(Keypoint coordinate data)
________________________________________
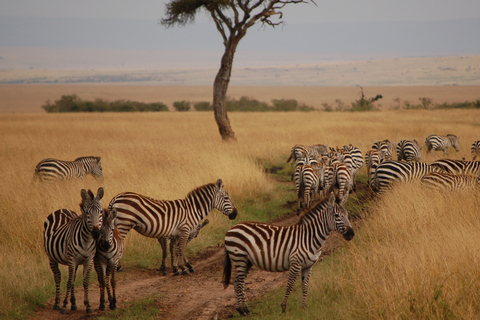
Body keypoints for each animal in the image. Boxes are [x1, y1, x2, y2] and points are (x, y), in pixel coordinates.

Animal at [43, 186, 104, 314]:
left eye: (101, 212)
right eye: (87, 213)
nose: (96, 233)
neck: (86, 240)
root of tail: (61, 209)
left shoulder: (88, 260)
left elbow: (85, 281)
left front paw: (88, 305)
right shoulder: (72, 259)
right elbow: (69, 281)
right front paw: (64, 305)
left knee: (73, 277)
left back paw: (74, 303)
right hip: (52, 257)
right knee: (58, 276)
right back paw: (57, 303)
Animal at [108, 178, 236, 276]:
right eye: (226, 198)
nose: (235, 214)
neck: (193, 209)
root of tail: (115, 197)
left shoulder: (176, 234)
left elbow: (176, 250)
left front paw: (176, 268)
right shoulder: (185, 230)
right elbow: (181, 249)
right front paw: (183, 269)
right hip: (123, 224)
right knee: (117, 243)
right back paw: (118, 267)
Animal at [223, 191, 354, 316]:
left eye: (347, 215)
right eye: (336, 215)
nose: (351, 234)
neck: (309, 238)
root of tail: (232, 228)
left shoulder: (308, 266)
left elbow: (305, 286)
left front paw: (304, 308)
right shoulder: (295, 263)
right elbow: (290, 285)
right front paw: (283, 307)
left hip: (247, 261)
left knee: (237, 282)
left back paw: (242, 310)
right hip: (239, 257)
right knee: (239, 283)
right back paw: (244, 309)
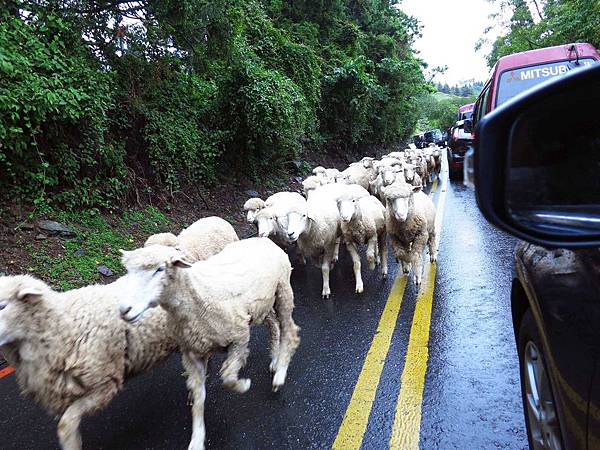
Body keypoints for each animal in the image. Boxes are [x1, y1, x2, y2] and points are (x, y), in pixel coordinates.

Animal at [117, 241, 300, 450]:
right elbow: (199, 397)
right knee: (274, 324)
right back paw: (275, 359)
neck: (197, 297)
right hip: (263, 303)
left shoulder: (239, 337)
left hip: (283, 290)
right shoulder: (192, 354)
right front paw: (197, 439)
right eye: (128, 271)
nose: (124, 310)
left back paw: (280, 374)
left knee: (290, 331)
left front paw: (243, 385)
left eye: (160, 269)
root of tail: (265, 241)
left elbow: (227, 377)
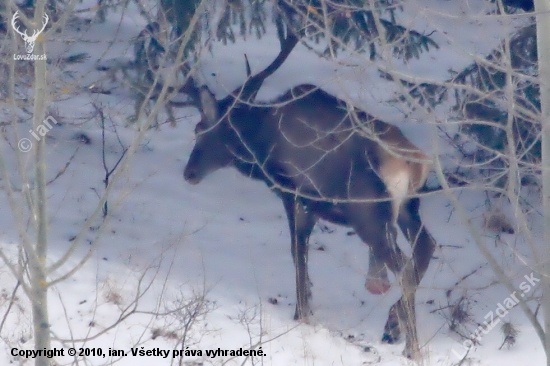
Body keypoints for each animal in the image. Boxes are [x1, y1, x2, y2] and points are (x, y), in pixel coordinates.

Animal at [183, 25, 438, 360]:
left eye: (200, 129)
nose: (189, 173)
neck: (261, 147)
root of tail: (416, 162)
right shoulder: (312, 204)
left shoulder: (294, 192)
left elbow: (297, 251)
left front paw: (302, 314)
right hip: (409, 207)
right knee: (426, 246)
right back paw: (394, 326)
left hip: (369, 213)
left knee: (405, 267)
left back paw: (412, 347)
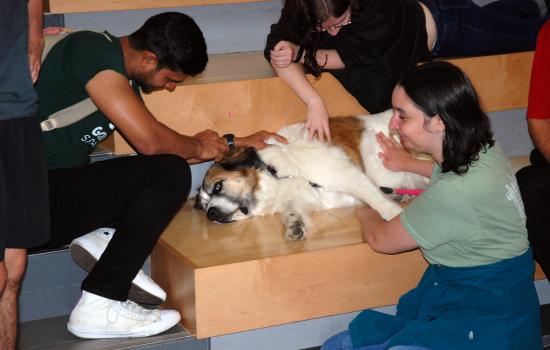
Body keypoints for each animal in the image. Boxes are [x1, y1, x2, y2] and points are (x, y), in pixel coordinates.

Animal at [194, 109, 432, 241]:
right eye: (205, 206)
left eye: (217, 186)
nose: (211, 214)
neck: (278, 173)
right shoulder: (309, 197)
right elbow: (290, 210)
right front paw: (294, 225)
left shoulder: (349, 176)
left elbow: (378, 203)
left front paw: (395, 217)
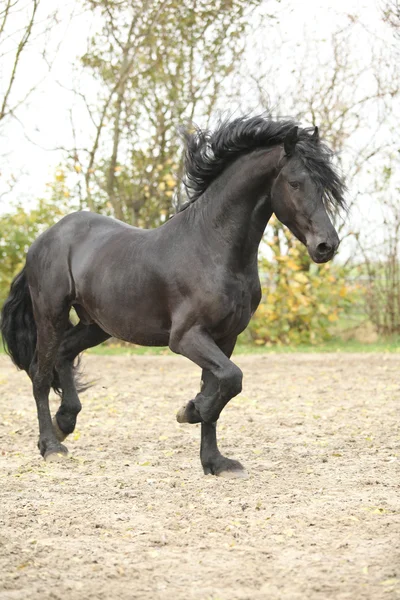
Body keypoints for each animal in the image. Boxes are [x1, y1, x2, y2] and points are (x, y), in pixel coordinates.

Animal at [0, 115, 346, 476]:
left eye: (324, 187)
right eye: (294, 183)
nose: (327, 245)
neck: (213, 250)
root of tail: (45, 237)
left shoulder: (225, 338)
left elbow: (220, 387)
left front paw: (215, 461)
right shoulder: (185, 337)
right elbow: (231, 379)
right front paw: (190, 411)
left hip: (96, 325)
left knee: (65, 355)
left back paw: (65, 422)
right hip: (51, 314)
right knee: (40, 373)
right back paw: (51, 446)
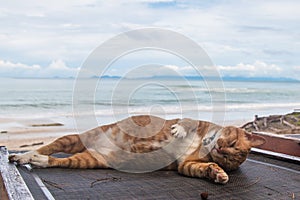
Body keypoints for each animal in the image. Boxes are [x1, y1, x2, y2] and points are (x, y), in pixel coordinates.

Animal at [8, 115, 264, 184]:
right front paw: (180, 130)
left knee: (56, 160)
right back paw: (23, 155)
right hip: (72, 139)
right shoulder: (194, 121)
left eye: (228, 159)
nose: (220, 149)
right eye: (232, 143)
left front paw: (217, 174)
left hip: (86, 159)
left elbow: (201, 168)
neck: (203, 144)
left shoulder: (187, 165)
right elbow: (187, 122)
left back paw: (37, 160)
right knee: (47, 146)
________________________________________
### WHAT NEEDS TO BE DONE
In the records above, how many lines include "neck"? Answer with the number alone.

### COMPLETED EXERCISE
8